* Given text
= = = = = = =

Editor's note: We were supposed to be sitting in the stands later today watching baseball. The Twins were to play six games over seven days at home. We won't have that, but we still need baseball. We've asked Patrick Reusse to bring us baseball each morning. Six games over seven days, beginning with the 1979 home opener reimagined for us in April 2020. This is Patrick's (Target) Field of Dreams.

The windup: It's Thursday. The home opener. For the Angels, Nolan Ryan is on the mound. Dave Goltz is throwing for the Twins.

It's both April 1979 and April 2020 here in downtown Minneapolis. The imagination thrives while quarantined.

Here comes Sid Hartman to throw the ceremonial first pitch.

"The Twins felt as though some attention to the fact Mr. Hartman recently had turned 100 and has continued working was overdue," team President Dave St. Peter said.

= = = = = = =

* Dataset excerpts
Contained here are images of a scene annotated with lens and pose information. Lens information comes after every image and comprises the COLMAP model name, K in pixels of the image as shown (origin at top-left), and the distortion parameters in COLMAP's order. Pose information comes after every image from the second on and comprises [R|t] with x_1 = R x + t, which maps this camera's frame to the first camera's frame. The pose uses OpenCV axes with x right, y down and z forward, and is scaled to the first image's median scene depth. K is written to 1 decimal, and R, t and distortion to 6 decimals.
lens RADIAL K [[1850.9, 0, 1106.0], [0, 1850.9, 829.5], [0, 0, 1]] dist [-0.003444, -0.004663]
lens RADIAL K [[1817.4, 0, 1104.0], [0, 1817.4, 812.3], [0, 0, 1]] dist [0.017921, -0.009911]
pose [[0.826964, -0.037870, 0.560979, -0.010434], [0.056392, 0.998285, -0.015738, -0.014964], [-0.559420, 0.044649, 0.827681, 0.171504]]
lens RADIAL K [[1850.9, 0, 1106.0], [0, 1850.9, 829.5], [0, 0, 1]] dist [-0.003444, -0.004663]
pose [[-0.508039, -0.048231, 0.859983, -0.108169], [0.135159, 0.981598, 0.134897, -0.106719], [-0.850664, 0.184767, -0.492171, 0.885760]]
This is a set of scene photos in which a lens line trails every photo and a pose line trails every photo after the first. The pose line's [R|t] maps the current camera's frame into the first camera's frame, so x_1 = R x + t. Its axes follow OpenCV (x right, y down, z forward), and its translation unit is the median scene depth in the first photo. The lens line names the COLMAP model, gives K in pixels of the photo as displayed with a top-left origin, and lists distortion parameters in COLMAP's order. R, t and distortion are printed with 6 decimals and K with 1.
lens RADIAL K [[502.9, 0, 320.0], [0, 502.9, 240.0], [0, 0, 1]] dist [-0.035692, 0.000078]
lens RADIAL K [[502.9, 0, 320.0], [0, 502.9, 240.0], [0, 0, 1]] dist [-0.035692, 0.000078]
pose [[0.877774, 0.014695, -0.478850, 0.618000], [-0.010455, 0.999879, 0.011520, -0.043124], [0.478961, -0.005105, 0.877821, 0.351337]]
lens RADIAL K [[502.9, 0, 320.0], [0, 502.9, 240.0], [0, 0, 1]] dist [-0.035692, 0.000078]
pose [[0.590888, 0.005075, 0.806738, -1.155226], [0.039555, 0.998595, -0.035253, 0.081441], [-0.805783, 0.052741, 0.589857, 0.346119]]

= = = = = = =

* Check your understanding
A) Answer each question about the Twins home opener text:
(i) How many games were the Twins to play at home, and over how many days?
(ii) Who is pitching for the Angels?
(iii) Who throws the ceremonial first pitch?
B) Reproduce the Twins home opener text word for word between "The windup: It's" and "thrives while quarantined.", inclusive.

* Task answers
A)
(i) Six games over seven days
(ii) Nolan Ryan
(iii) Sid Hartman

B)
The windup: It's Thursday. The home opener. For the Angels, Nolan Ryan is on the mound. Dave Goltz is throwing for the Twins.

It's both April 1979 and April 2020 here in downtown Minneapolis. The imagination thrives while quarantined.